Attendance is overrated. As a teacher I was always a big believer in good attendance. And don’t get me wrong, I still believe. But my son works his butt off and every once in a while he needs a brain break in order to recharge. It takes him exponentially more brain power to do half of the work of everyone else so it only makes sense that he might need a breather.
Homework really is a problem. A MAJOR problem. My son comes home from school each day and he needs to play. It has been a long day and he needs to blow off some steam. By the time he’s ready for homework its time for me to cook dinner. By the time dinner is done, I need to put my 2 year old in the bath. By the time we’re ready to start homework, my son is exhausted and homework is a nightmare. I know for some kids the homework is too easy but for my son it requires a lot of time and a lot of help. It is homework for me just as much as it is for my son. The battles we have- you wouldn’t believe! Or maybe you would- any suggestions?
Kids love worksheets and workbooks.I used to think that worksheets were a teacher’s easy way out. You can give a kid busy work and he or she will quietly do it. But I never really believed that these worksheets offered any useful teaching. Now that I’m a mom I see it a bit differently. My son LOVES workbooks. He loves feeling that he can sit down and independently do something and feel successful. So I have become more open minded about these pages. If they’re correctly chosen they may actually serve a purpose.
Being on time is not as easy as you think. Unless your brain works like my son’s, you might not realize that there a lot of cool things to distract you while you’re getting dressed in the morning. Or brushing your teeth. Or putting on your shoes. Or getting your backpack. Or walking to the car. My son is an early riser. He typically wakes up in time for us to have almost two hours to get ready before he needs to be at school. Yet EVERY DAY we end up rushing at the last minute. EVERY DAY.
You might as well just check out the library book to me. He is so excited when he brings home that Star Wars book from the school library. He runs in the door and puts it down so he can remember to read it before bed but, alas, forgets where he put it.
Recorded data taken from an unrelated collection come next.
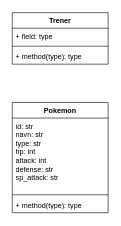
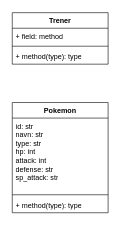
  <mxCell id="0" />
  <mxCell id="1" parent="0" />
  <mxCell id="2" value="Trener" style="swimlane;fontStyle=1;align=center;verticalAlign=top;childLayout=stackLayout;horizontal=1;startSize=26;horizontalStack=0;resizeParent=1;resizeParentMax=0;resizeLast=0;collapsible=1;marginBottom=0;whiteSpace=wrap;html=1;" vertex="1" parent="1"><mxGeometry x="20" y="20" width="160" height="86" as="geometry" /></mxCell>
- <mxCell id="3" value="+ field: type" style="text;strokeColor=none;fillColor=none;align=left;verticalAlign=top;spacingLeft=4;spacingRight=4;overflow=hidden;rotatable=0;points=[[0,0.5],[1,0.5]];portConstraint=eastwest;whiteSpace=wrap;html=1;" vertex="1" parent="2"><mxGeometry y="26" width="160" height="26" as="geometry" /></mxCell>
+ <mxCell id="3" value="+ field: method" style="text;strokeColor=none;fillColor=none;align=left;verticalAlign=top;spacingLeft=4;spacingRight=4;overflow=hidden;rotatable=0;points=[[0,0.5],[1,0.5]];portConstraint=eastwest;whiteSpace=wrap;html=1;" vertex="1" parent="2"><mxGeometry y="26" width="160" height="26" as="geometry" /></mxCell>
  <mxCell id="4" value="" style="line;strokeWidth=1;fillColor=none;align=left;verticalAlign=middle;spacingTop=-1;spacingLeft=3;spacingRight=3;rotatable=0;labelPosition=right;points=[];portConstraint=eastwest;strokeColor=inherit;" vertex="1" parent="2"><mxGeometry y="52" width="160" height="8" as="geometry" /></mxCell>
  <mxCell id="5" value="+ method(type): type" style="text;strokeColor=none;fillColor=none;align=left;verticalAlign=top;spacingLeft=4;spacingRight=4;overflow=hidden;rotatable=0;points=[[0,0.5],[1,0.5]];portConstraint=eastwest;whiteSpace=wrap;html=1;" vertex="1" parent="2"><mxGeometry y="60" width="160" height="26" as="geometry" /></mxCell>
  <mxCell id="6" value="Pokemon" style="swimlane;fontStyle=1;align=center;verticalAlign=top;childLayout=stackLayout;horizontal=1;startSize=26;horizontalStack=0;resizeParent=1;resizeParentMax=0;resizeLast=0;collapsible=1;marginBottom=0;whiteSpace=wrap;html=1;" vertex="1" parent="1"><mxGeometry x="20" y="170" width="160" height="184" as="geometry" /></mxCell>
  <mxCell id="7" value="id: str&lt;br&gt;navn: str&lt;br&gt;type: str&lt;br&gt;hp: int&lt;br&gt;attack: int&lt;br&gt;defense: str&lt;br&gt;sp_attack: str" style="text;strokeColor=none;fillColor=none;align=left;verticalAlign=top;spacingLeft=4;spacingRight=4;overflow=hidden;rotatable=0;points=[[0,0.5],[1,0.5]];portConstraint=eastwest;whiteSpace=wrap;html=1;" vertex="1" parent="6"><mxGeometry y="26" width="160" height="124" as="geometry" /></mxCell>
  <mxCell id="8" value="" style="line;strokeWidth=1;fillColor=none;align=left;verticalAlign=middle;spacingTop=-1;spacingLeft=3;spacingRight=3;rotatable=0;labelPosition=right;points=[];portConstraint=eastwest;strokeColor=inherit;" vertex="1" parent="6"><mxGeometry y="150" width="160" height="8" as="geometry" /></mxCell>
  <mxCell id="9" value="+ method(type): type" style="text;strokeColor=none;fillColor=none;align=left;verticalAlign=top;spacingLeft=4;spacingRight=4;overflow=hidden;rotatable=0;points=[[0,0.5],[1,0.5]];portConstraint=eastwest;whiteSpace=wrap;html=1;" vertex="1" parent="6"><mxGeometry y="158" width="160" height="26" as="geometry" /></mxCell>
We often don’t see the book until the next week when we’re frantically searching for it because tomorrow is library day again at school. Thank you, god, for the Iphone reminder I programed into my phone!
Report cards really don’t give me much useful information. Developing. Progressing. Needs improvement. I’m not sure what these mean. I know what skills you’re working on. I know what his IEP goals are. But at the end of the day, I want to know how he’s keeping up compared to everyone else. I used to work at a very competitive private school and parents used to ask me how their child “ranked” academically in the class. I used to feel that it was such an inappropriate question. Teachers don’t rank first graders! And they shouldn’t. But now I understand that place of anxiety from which the question is coming. What we’re really saying is, “Is my child keeping up with his peers?” “Is he going to be okay?” “Please tell me he is not failing”.
Kids love desks. As a teacher I preferred cooperative tables because of the type of learning they provided. I always assumed that kids like tables better too because they felt less rigid. But then my son started first grade and the thing that he was the most excited about was that he got his own desk. He felt like a big kid and he takes the responsibility seriously.
I’m more nervous about school than my kid. I want you to like my kid. Hell, I want you to like me. Enough said.